• [Written task]:
State only how many lines of the records contain the string "drives".

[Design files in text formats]
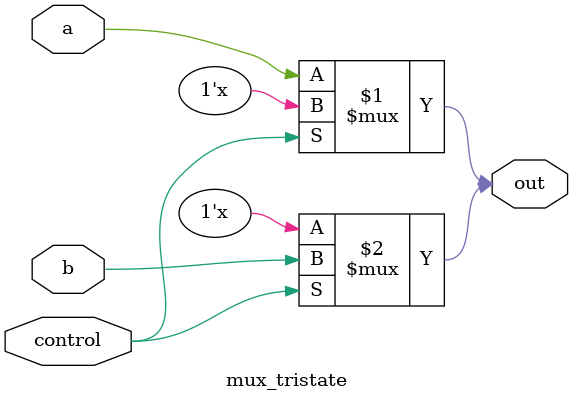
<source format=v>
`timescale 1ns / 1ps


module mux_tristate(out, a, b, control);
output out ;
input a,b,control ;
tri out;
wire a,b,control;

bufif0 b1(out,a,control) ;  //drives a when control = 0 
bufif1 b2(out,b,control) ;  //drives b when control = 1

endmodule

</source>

• [Answer section]:
2